SOURCE EXTRACT:
▼

We have a sequence of length N consisting of non-negative integers. Consider performing the following operation on this sequence until the largest element in this sequence becomes N−1 or smaller.

• Determine the largest element in the sequence (if there is more than one, choose one). Decrease the value of this element by N, and increase each of the other elements by 1.

It can be proved that the largest element in the sequence becomes N−1 or smaller after a finite number of operations.

You are given an integer K. Find an integer sequence a_i such that the number of times we will perform the above operation is exactly K. It can be shown that there is always such a sequence under the constraints on input and output in this problem.

Constraints

• 0≤K≤50×10¹⁶

---

Input

Input is given from Standard Input in the following format:

K

Output

Print a solution in the following format:

N
a1 a2 ... aN

Here, 2≤N≤50 and 0≤a_i≤10¹⁶+1000 must hold.

---

Sample Input 1

Copy

0

Sample Output 1

Copy

4
3 3 3 3

---

Sample Input 2

Copy

1

Sample Output 2

Copy

3
1 0 3

---

Sample Input 3

Copy

2

Sample Output 3

Copy

2
2 2

The operation will be performed twice: [2, 2] -> [0, 3] -> [1, 1].

▲

ACTIVITY LIST:
(A) Answer these questions using the problem statement above.
(i) By how much does the operation decrease the largest element?
(ii) What range must N satisfy in the output?
(iii) What sequence does Sample Output 2 print?
(B) List every value of K that appears as a sample input in the problem statement.
(C) Copy the problem statement from "We have a sequence" up to and including "number of operations.", and swap each "largest" for "greatest".

Saved entries
▼

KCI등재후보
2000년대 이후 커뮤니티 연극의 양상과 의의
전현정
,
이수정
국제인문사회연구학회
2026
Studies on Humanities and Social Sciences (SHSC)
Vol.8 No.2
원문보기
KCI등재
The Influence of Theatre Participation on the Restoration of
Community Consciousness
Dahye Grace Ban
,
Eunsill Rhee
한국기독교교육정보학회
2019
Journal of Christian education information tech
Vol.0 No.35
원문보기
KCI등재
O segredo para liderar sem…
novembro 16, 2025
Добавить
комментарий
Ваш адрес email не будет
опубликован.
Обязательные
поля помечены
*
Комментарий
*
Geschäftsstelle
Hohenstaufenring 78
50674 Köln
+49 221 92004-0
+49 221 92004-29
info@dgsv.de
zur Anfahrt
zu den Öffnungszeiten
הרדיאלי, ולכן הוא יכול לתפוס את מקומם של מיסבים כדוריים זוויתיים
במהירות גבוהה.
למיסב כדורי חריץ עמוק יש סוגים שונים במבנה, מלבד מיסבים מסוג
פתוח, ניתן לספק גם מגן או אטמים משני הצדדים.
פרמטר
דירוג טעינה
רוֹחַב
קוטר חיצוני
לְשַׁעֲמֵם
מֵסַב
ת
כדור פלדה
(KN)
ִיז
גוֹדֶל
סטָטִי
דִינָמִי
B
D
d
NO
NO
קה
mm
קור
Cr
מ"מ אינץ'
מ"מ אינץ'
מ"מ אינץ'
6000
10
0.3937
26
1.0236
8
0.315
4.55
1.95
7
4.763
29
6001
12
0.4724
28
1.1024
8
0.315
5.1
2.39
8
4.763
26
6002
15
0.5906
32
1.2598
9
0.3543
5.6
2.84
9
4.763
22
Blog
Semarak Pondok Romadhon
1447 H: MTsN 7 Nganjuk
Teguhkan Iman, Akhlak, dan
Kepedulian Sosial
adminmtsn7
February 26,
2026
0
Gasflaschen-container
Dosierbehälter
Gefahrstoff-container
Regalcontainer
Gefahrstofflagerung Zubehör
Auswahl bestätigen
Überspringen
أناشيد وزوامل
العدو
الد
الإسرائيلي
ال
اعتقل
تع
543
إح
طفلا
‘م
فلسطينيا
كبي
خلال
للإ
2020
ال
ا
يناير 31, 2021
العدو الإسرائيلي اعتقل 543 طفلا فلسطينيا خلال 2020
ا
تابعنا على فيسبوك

▲

SOLUTION SET:
(A)
(i) By N.
(ii) 2≤N≤50.
(iii) 1 0 3

(B) 0, 1, 2

(C)
We have a sequence of length N consisting of non-negative integers. Consider performing the following operation on this sequence until the greatest element in this sequence becomes N−1 or smaller.

• Determine the greatest element in the sequence (if there is more than one, choose one). Decrease the value of this element by N, and increase each of the other elements by 1.

It can be proved that the greatest element in the sequence becomes N−1 or smaller after a finite number of operations.